What you will do
Repeat each record below exactly, dropping the pictures.

++++ Source material ++++

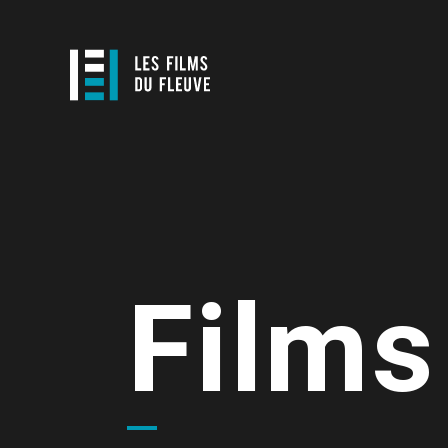
Films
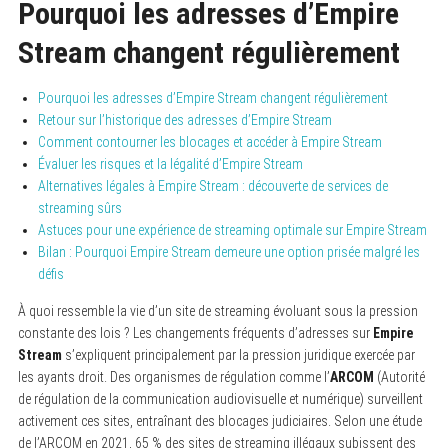
Pourquoi les adresses d’Empire
Stream changent régulièrement
Pourquoi les adresses d’Empire Stream changent régulièrement
Retour sur l’historique des adresses d’Empire Stream
Comment contourner les blocages et accéder à Empire Stream
Évaluer les risques et la légalité d’Empire Stream
Alternatives légales à Empire Stream : découverte de services de
streaming sûrs
Astuces pour une expérience de streaming optimale sur Empire Stream
Bilan : Pourquoi Empire Stream demeure une option prisée malgré les
défis
À quoi ressemble la vie d’un site de streaming évoluant sous la pression
constante des lois ? Les changements fréquents d’adresses sur
Empire
Stream
s’expliquent principalement par la pression juridique exercée par
les ayants droit. Des organismes de régulation comme l’
ARCOM
(Autorité
de régulation de la communication audiovisuelle et numérique) surveillent
activement ces sites, entraînant des blocages judiciaires. Selon une étude
de l’ARCOM en 2021, 65 % des sites de streaming illégaux subissent des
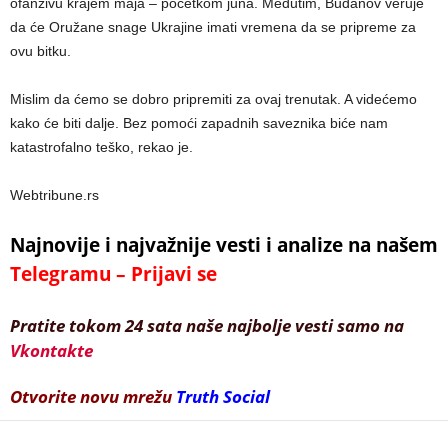
ofanzivu krajem maja – početkom juna. Međutim, Budanov veruje
da će Oružane snage Ukrajine imati vremena da se pripreme za
ovu bitku.
Mislim da ćemo se dobro pripremiti za ovaj trenutak. A videćemo
kako će biti dalje. Bez pomoći zapadnih saveznika biće nam
katastrofalno teško, rekao je.
Webtribune.rs
Najnovije i najvažnije vesti i analize na našem
Telegramu – Prijavi se
Pratite tokom 24 sata naše najbolje vesti samo na
Vkontakte
Otvorite novu mrežu
Truth Social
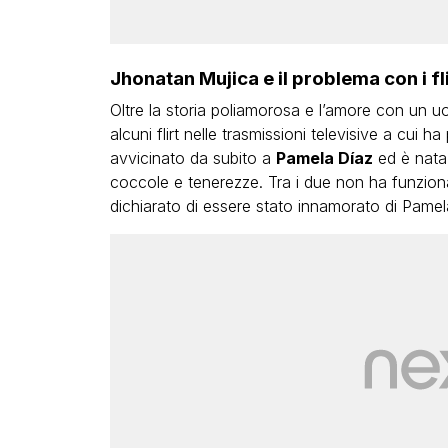
Jhonatan Mujica e il problema con i fl
Oltre la storia poliamorosa e l’amore con un uom
alcuni flirt nelle trasmissioni televisive a cui 
avvicinato da subito a
Pamela Díaz
ed è nata 
coccole e tenerezze. Tra i due non ha funziona
dichiarato di essere stato innamorato di Pamel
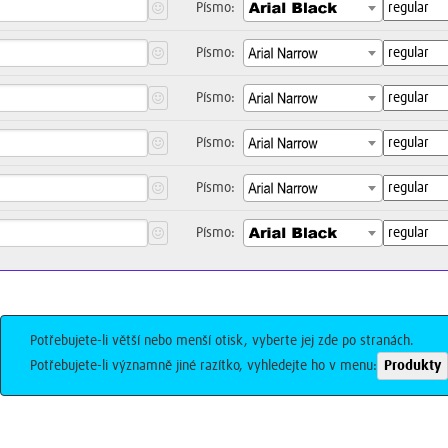
Písmo:
Písmo:
Písmo:
Písmo:
Písmo:
Písmo:
Potřebujete-li větší nebo menší otisk, vyberte jej zde po stranách.
Potřebujete-li významně jiné razítko, vyhledejte ho v menu:
Produkty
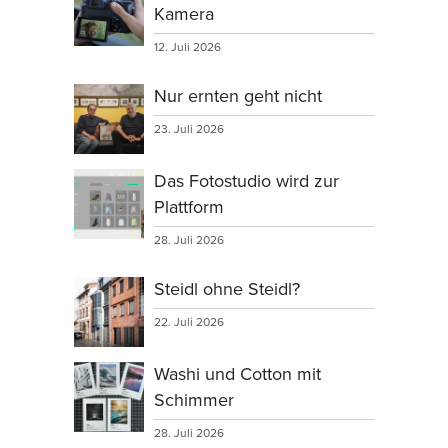
Kamera
12. Juli 2026
Nur ernten geht nicht
23. Juli 2026
Das Fotostudio wird zur
Plattform
28. Juli 2026
Steidl ohne Steidl?
22. Juli 2026
Washi und Cotton mit
Schimmer
28. Juli 2026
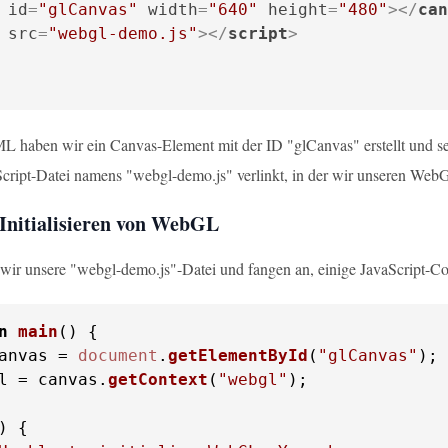
id
=
"glCanvas"
width
=
"640"
height
=
"480"
>
</
can
src
=
"webgl-demo.js"
>
</
script
>
L haben wir ein Canvas-Element mit der ID "glCanvas" erstellt und 
Script-Datei namens "webgl-demo.js" verlinkt, in der wir unseren We
 Initialisieren von WebGL
 wir unsere "webgl-demo.js"-Datei und fangen an, einige JavaScript-Co
n
main
(
anvas = 
document
.
getElementById
(
"glCanvas"
l = canvas.
getContext
(
"webgl"
);
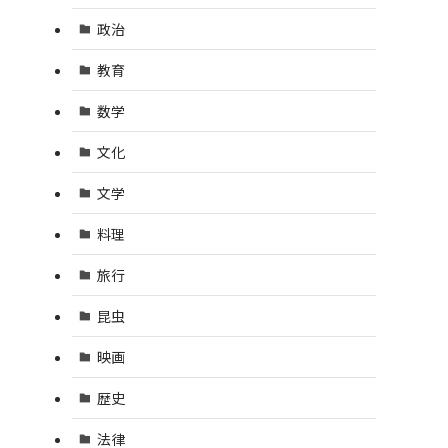
政治
教育
数学
文化
文学
料理
旅行
昆虫
映画
歴史
法律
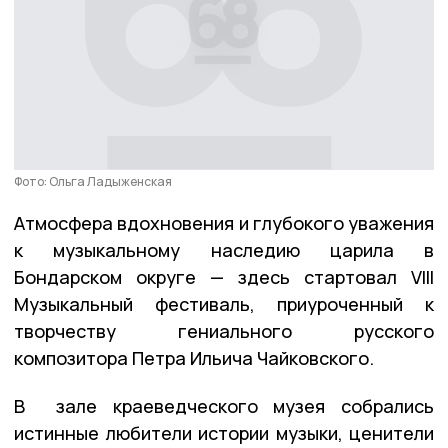
Фото: Ольга Ладыженская
Атмосфера вдохновения и глубокого уважения
к музыкальному наследию царила в
Бондарском округе — здесь стартовал VIII
Музыкальный фестиваль, приуроченный к
творчеству гениального русского
композитора Петра Ильича Чайковского.
В зале краеведческого музея собрались
истинные любители истории музыки, ценители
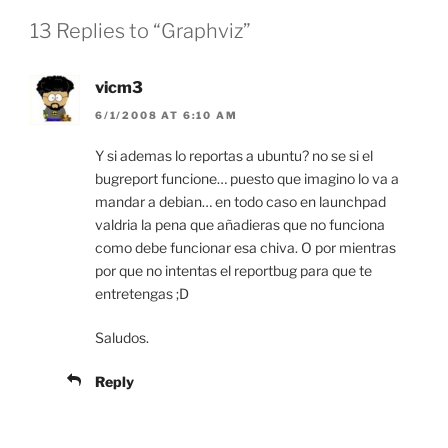
13 Replies to “Graphviz”
vicm3
6/1/2008 AT 6:10 AM
Y si ademas lo reportas a ubuntu? no se si el
bugreport funcione… puesto que imagino lo va a
mandar a debian… en todo caso en launchpad
valdria la pena que añadieras que no funciona
como debe funcionar esa chiva. O por mientras
por que no intentas el reportbug para que te
entretengas ;D
Saludos.
Reply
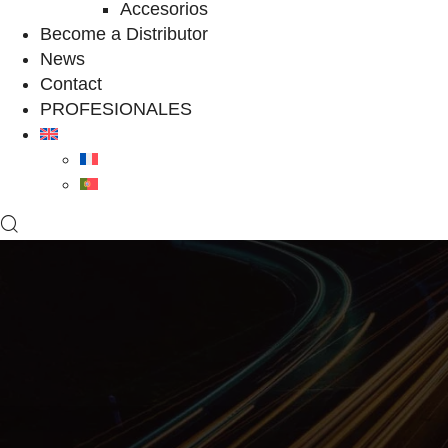
Accesorios
Become a Distributor
News
Contact
PROFESIONALES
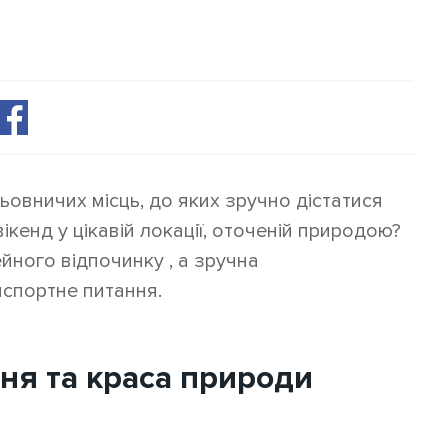
ьовничих місць, до яких зручно дістатися
кенд у цікавій локації, оточеній природою?
йного відпочинку , а зручна
нспортне питання.
ння та краса природи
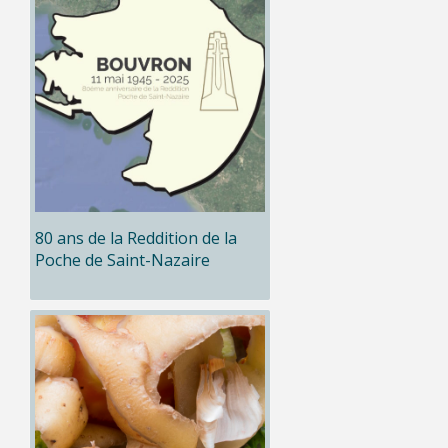
80 ans de la Reddition de la
Poche de Saint-Nazaire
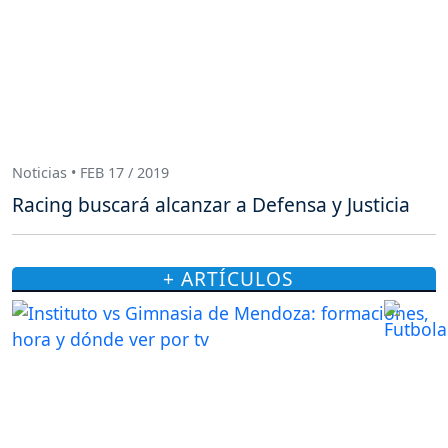
Noticias • FEB 17 / 2019
Racing buscará alcanzar a Defensa y Justicia
+ ARTÍCULOS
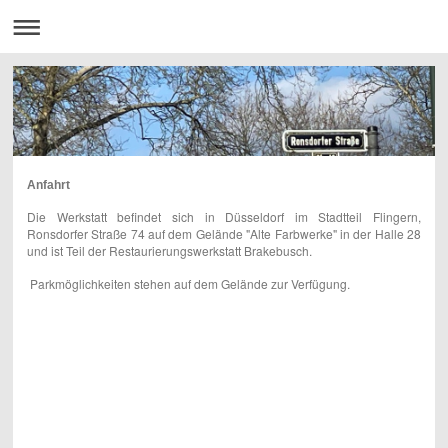
Anfahrt
Die Werkstatt befindet sich in Düsseldorf im Stadtteil Flingern,
Ronsdorfer Straße 74 auf dem Gelände "Alte Farbwerke" in der Halle 28
und i
st Teil der Restaurierungswerkstatt Brakebusch.
Parkmöglichkeiten stehen auf dem Gelände zur Verfügung.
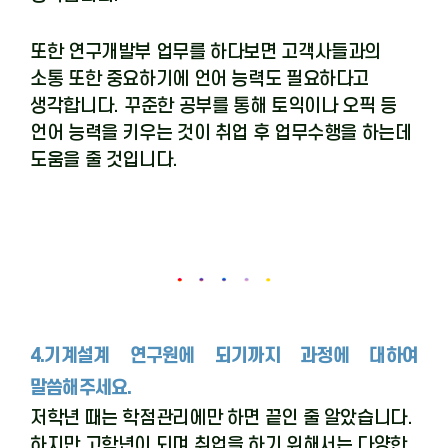
또한 연구개발부 업무를 하다보면 고객사들과의
소통 또한 중요하기에 언어 능력도 필요하다고
생각합니다
.
꾸준한 공부를 통해 토익이나 오픽 등
언어 능력을 키우는 것이 취업 후 업무수행을 하는데
도움을 줄 것입니다
.
4.기계설계 연구원에 되기까지 과정에 대하여
말씀해주세요.
저학년 때는 학점관리에만 하면 끝인 줄 알았습니다
.
하지만 고학년이 되며 취업을 하기 위해서는 다양한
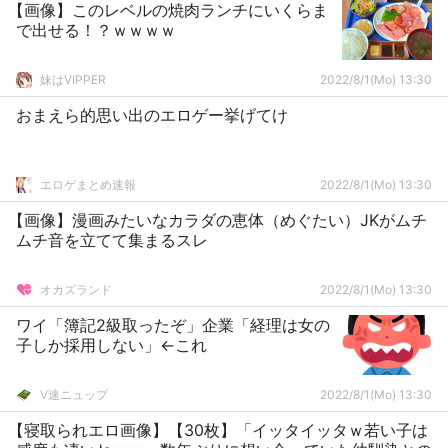
【画像】このレベルの焼肉ランチにいくらま
で出せる！？ｗｗｗｗ
妹はVIPPER
2022/8/1(Mo) 13:30
おまえら的思い出のエロゲー挙げてけ
エロゲまとめ速報
2022/8/1(Mo) 13:30
【画像】漫画みたいなカラダの恵体（めぐたい）JKがムチ
ムチ音を立てて集まるスレ
オカズランド
2022/8/1(Mo) 13:30
ワイ「簿記2級取ったぞ」企業「経理は女の
子しか採用しない」←これ
V速ニュップ
2022/8/1(Mo) 13:30
【寝取られエロ画像】【30枚】「イッタイッタｗ若い子は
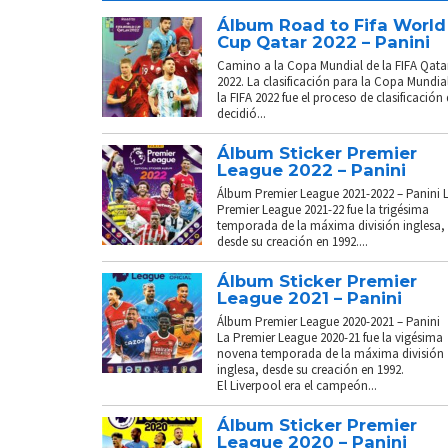
Álbum Road to Fifa World
Cup Qatar 2022 – Panini
Camino a la Copa Mundial de la FIFA Qata
2022. La clasificación para la Copa Mundia
la FIFA 2022 fue el proceso de clasificación
decidió...
Álbum Sticker Premier
League 2022 – Panini
Álbum Premier League 2021-2022 – Panini 
Premier League 2021-22 fue la trigésima
temporada de la máxima división inglesa,
desde su creación en 1992....
Álbum Sticker Premier
League 2021 – Panini
Álbum Premier League 2020-2021 – Panini
La Premier League 2020-21 fue la vigésima
novena temporada de la máxima división
inglesa, desde su creación en 1992.
El Liverpool era el campeón...
Álbum Sticker Premier
League 2020 – Panini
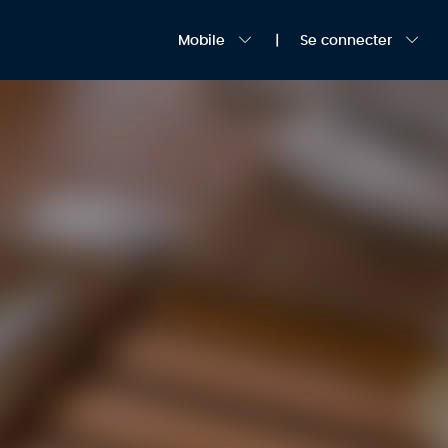
Mobile
Se connecter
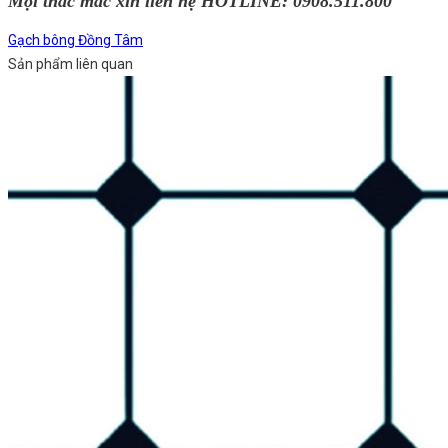
Mọi thắc mắc xin liên hệ HOTLINE: 0908.511.800
Gạch bông Đồng Tâm
Sản phẩm liên quan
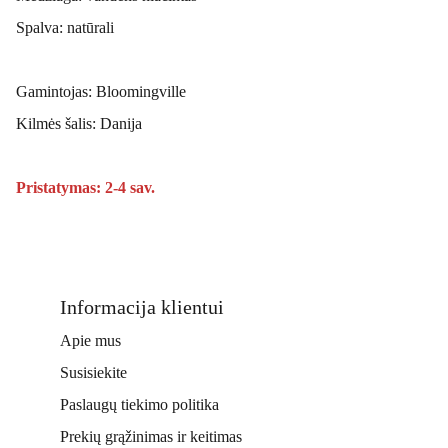
Spalva: natūrali
Gamintojas: Bloomingville
Kilmės šalis: Danija
Pristatymas: 2-4 sav.
Informacija klientui
Apie mus
Susisiekite
Paslaugų tiekimo politika
Prekių grąžinimas ir keitimas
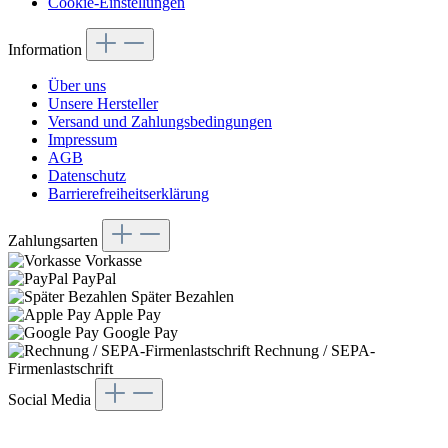
Cookie-Einstellungen
Information
Über uns
Unsere Hersteller
Versand und Zahlungsbedingungen
Impressum
AGB
Datenschutz
Barrierefreiheitserklärung
Zahlungsarten
Vorkasse
PayPal
Später Bezahlen
Apple Pay
Google Pay
Rechnung / SEPA-
Firmenlastschrift
Social Media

++++

Response
Films
Pourquoi les adresses d’Empire
Stream changent régulièrement
Pourquoi les adresses d’Empire Stream changent régulièrement
Retour sur l’historique des adresses d’Empire Stream
Comment contourner les blocages et accéder à Empire Stream
Évaluer les risques et la légalité d’Empire Stream
Alternatives légales à Empire Stream : découverte de services de
streaming sûrs
Astuces pour une expérience de streaming optimale sur Empire Stream
Bilan : Pourquoi Empire Stream demeure une option prisée malgré les
défis
À quoi ressemble la vie d’un site de streaming évoluant sous la pression
constante des lois ? Les changements fréquents d’adresses sur
Empire
Stream
s’expliquent principalement par la pression juridique exercée par
les ayants droit. Des organismes de régulation comme l’
ARCOM
(Autorité
de régulation de la communication audiovisuelle et numérique) surveillent
activement ces sites, entraînant des blocages judiciaires. Selon une étude
de l’ARCOM en 2021, 65 % des sites de streaming illégaux subissent des
ofanzivu krajem maja – početkom juna. Međutim, Budanov veruje
da će Oružane snage Ukrajine imati vremena da se pripreme za
ovu bitku.
Mislim da ćemo se dobro pripremiti za ovaj trenutak. A videćemo
kako će biti dalje. Bez pomoći zapadnih saveznika biće nam
katastrofalno teško, rekao je.
Webtribune.rs
Najnovije i najvažnije vesti i analize na našem
Telegramu – Prijavi se
Pratite tokom 24 sata naše najbolje vesti samo na
Vkontakte
Otvorite novu mrežu
Truth Social
Jhonatan Mujica e il problema con i fl
Oltre la storia poliamorosa e l’amore con un uom
alcuni flirt nelle trasmissioni televisive a cui 
avvicinato da subito a
Pamela Díaz
ed è nata 
coccole e tenerezze. Tra i due non ha funziona
dichiarato di essere stato innamorato di Pamel
Písmo:
Písmo:
Písmo:
Písmo:
Písmo:
Písmo:
Potřebujete-li větší nebo menší otisk, vyberte jej zde po stranách.
Potřebujete-li významně jiné razítko, vyhledejte ho v menu:
Produkty
Kamera
12. Juli 2026
Nur ernten geht nicht
23. Juli 2026
Das Fotostudio wird zur
Plattform
28. Juli 2026
Steidl ohne Steidl?
22. Juli 2026
Washi und Cotton mit
Schimmer
28. Juli 2026
id
=
"glCanvas"
width
=
"640"
height
=
"480"
>
</
can
src
=
"webgl-demo.js"
>
</
script
>
L haben wir ein Canvas-Element mit der ID "glCanvas" erstellt und 
Script-Datei namens "webgl-demo.js" verlinkt, in der wir unseren We
 Initialisieren von WebGL
 wir unsere "webgl-demo.js"-Datei und fangen an, einige JavaScript-Co
n
main
(
anvas = 
document
.
getElementById
(
"glCanvas"
l = canvas.
getContext
(
"webgl"
);
政治
教育
数学
文化
文学
料理
旅行
昆虫
映画
歴史
法律
Фото: Ольга Ладыженская
Атмосфера вдохновения и глубокого уважения
к музыкальному наследию царила в
Бондарском округе — здесь стартовал VIII
Музыкальный фестиваль, приуроченный к
творчеству гениального русского
композитора Петра Ильича Чайковского.
В зале краеведческого музея собрались
истинные любители истории музыки, ценители
13 Replies to “Graphviz”
vicm3
6/1/2008 AT 6:10 AM
Y si ademas lo reportas a ubuntu? no se si el
bugreport funcione… puesto que imagino lo va a
mandar a debian… en todo caso en launchpad
valdria la pena que añadieras que no funciona
como debe funcionar esa chiva. O por mientras
por que no intentas el reportbug para que te
entretengas ;D
Saludos.
Reply
Accesorios
Become a Distributor
News
Contact
PROFESIONALES
ьовничих місць, до яких зручно дістатися
кенд у цікавій локації, оточеній природою?
йного відпочинку , а зручна
нспортне питання.
ння та краса природи
80 ans de la Reddition de la
Poche de Saint-Nazaire
Noticias • FEB 17 / 2019
Racing buscará alcanzar a Defensa y Justicia
+ ARTÍCULOS
Anfahrt
Die Werkstatt befindet sich in Düsseldorf im Stadtteil Flingern,
Ronsdorfer Straße 74 auf dem Gelände "Alte Farbwerke" in der Halle 28
und i
st Teil der Restaurierungswerkstatt Brakebusch.
Parkmöglichkeiten stehen auf dem Gelände zur Verfügung.
또한 연구개발부 업무를 하다보면 고객사들과의
소통 또한 중요하기에 언어 능력도 필요하다고
생각합니다
.
꾸준한 공부를 통해 토익이나 오픽 등
언어 능력을 키우는 것이 취업 후 업무수행을 하는데
도움을 줄 것입니다
.
4.기계설계 연구원에 되기까지 과정에 대하여
말씀해주세요.
저학년 때는 학점관리에만 하면 끝인 줄 알았습니다
.
하지만 고학년이 되며 취업을 하기 위해서는 다양한
【画像】このレベルの焼肉ランチにいくらま
で出せる！？ｗｗｗｗ
妹はVIPPER
2022/8/1(Mo) 13:30
おまえら的思い出のエロゲー挙げてけ
エロゲまとめ速報
2022/8/1(Mo) 13:30
【画像】漫画みたいなカラダの恵体（めぐたい）JKがムチ
ムチ音を立てて集まるスレ
オカズランド
2022/8/1(Mo) 13:30
ワイ「簿記2級取ったぞ」企業「経理は女の
子しか採用しない」←これ
V速ニュップ
2022/8/1(Mo) 13:30
【寝取られエロ画像】【30枚】「イッタイッタｗ若い子は
Álbum Road to Fifa World
Cup Qatar 2022 – Panini
Camino a la Copa Mundial de la FIFA Qata
2022. La clasificación para la Copa Mundia
la FIFA 2022 fue el proceso de clasificación
decidió...
Álbum Sticker Premier
League 2022 – Panini
Álbum Premier League 2021-2022 – Panini 
Premier League 2021-22 fue la trigésima
temporada de la máxima división inglesa,
desde su creación en 1992....
Álbum Sticker Premier
League 2021 – Panini
Álbum Premier League 2020-2021 – Panini
La Premier League 2020-21 fue la vigésima
novena temporada de la máxima división
inglesa, desde su creación en 1992.
El Liverpool era el campeón...
Álbum Sticker Premier
League 2020 – Panini
Mobile
Se connecter
Mọi thắc mắc xin liên hệ HOTLINE: 0908.511.800
Gạch bông Đồng Tâm
Sản phẩm liên quan
Spalva: natūrali
Gamintojas: Bloomingville
Kilmės šalis: Danija
Pristatymas: 2-4 sav.
Informacija klientui
Apie mus
Susisiekite
Paslaugų tiekimo politika
Prekių grąžinimas ir keitimas
Cookie-Einstellungen
Information
Über uns
Unsere Hersteller
Versand und Zahlungsbedingungen
Impressum
AGB
Datenschutz
Barrierefreiheitserklärung
Zahlungsarten
Vorkasse
PayPal
Später Bezahlen
Apple Pay
Google Pay
Rechnung / SEPA-
Firmenlastschrift
Social Media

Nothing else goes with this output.